▶ **Tarefas do exercício**
**1)** Explique, conforme o texto fornecido, por que milhares de casais brasileiros poderão legalizar juridicamente suas uniões.
**2)** Responda às perguntas abaixo com base no texto fornecido.
(a) Em que ano o Supremo Tribunal Federal reconheceu a união estável entre os homossexuais?
(b) A que partido e estado está ligado o deputado Jean Wyllys?
(c) A qual revista Wyllys concedeu uma entrevista exclusiva?

RIO – No mês passado o Conselho Nacional de Justiça (CNJ) determinou, por meio de uma Resolução (nº 175), que todos os cartórios de Registro Civil do país devem converter a união estável homoafetiva em casamento civil, sem a necessidade de enviar o pedido ao Poder Judiciário. Com essa decisão, milhares de casais brasileiros poderão legalizar juridicamente suas uniões. Em 2011, o Supremo Tribunal Federal (STF) já havia reconhecido a união estável entre os homossexuais.

Embora as decisões no âmbito do judiciário representem um avanço significativo no que diz respeito à orientação sexual e identidade de gênero, nos campos político e social a luta está longe do fim. No legislativo nacional, por exemplo, até recentemente poucos legisladores se comprometiam com a causa. O panorama começou a mudar com a chegada de Jean Wyllys (PSOL/RJ) à Câmara dos Deputados. Wyllys fez aumentar o tom das discussões com uma defesa franca e direta da causa. Homossexual declarado, o deputado tem assumido a luta pelo reconhecimento dos direitos relativos aos homossexuais e outra minorias como algo pessoal.

No último mês Wyllys veio ao Rio para participar do Seminário de Identidade e Gênero, organizado pela Pró-reitoria de Pessoal da Universidade Federal do Rio de Janeiro (UFRJ), ocasião na qual concedeu essa entrevista exclusiva à Revista Biblioo. Falou, entre outras coisas, sobre a diferenciação entre identidade de gênero e orientação sexual; sobre os usos positivos e negativos da internet na luta pelo reconhecimento dos direitos, denunciando, por fim, a falta de equipamentos culturais: “Eu acho que os poderes públicos, nos três entes da federação, têm que financiar essas políticas de educação e cultura”.

▶ **Dados armazenados**
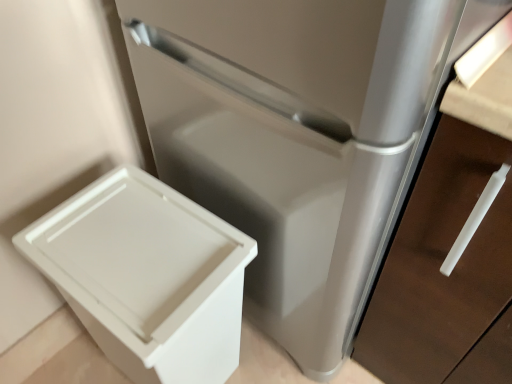
Locate an element on the screen. Image resolution: width=512 pixels, height=384 pixels. vacant space situated above white plastic bin at lower left (from a real-world perspective) is located at coordinates (x=130, y=235).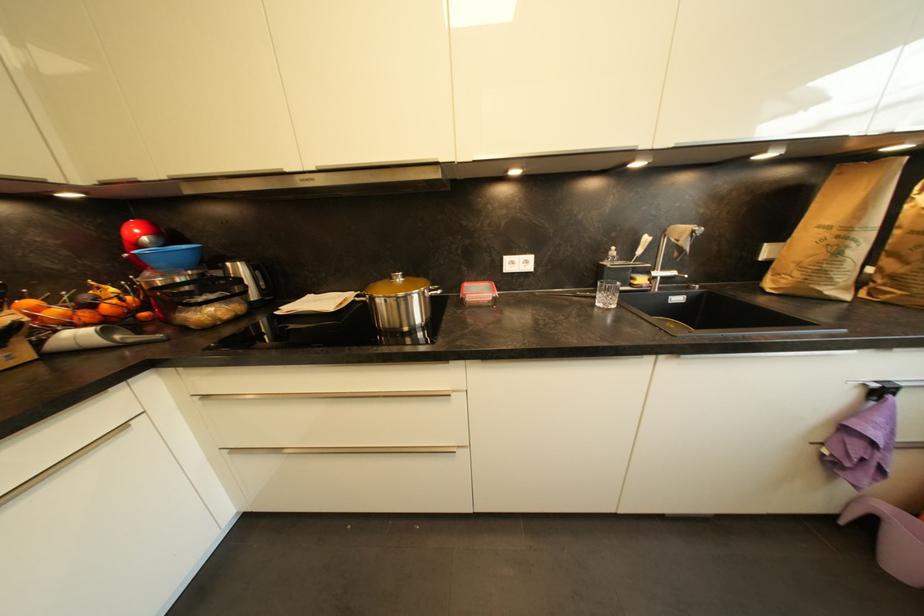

▶ **Respostas por tarefa**
**1)** Porque o Conselho Nacional de Justiça (CNJ), por meio da Resolução nº 175, determinou que todos os cartórios de Registro Civil do país devem converter a união estável homoafetiva em casamento civil. Essa conversão dispensa o envio do pedido ao Poder Judiciário.

**2)**
(a) Em 2011.
(b) PSOL/RJ.
(c) À Revista Biblioo.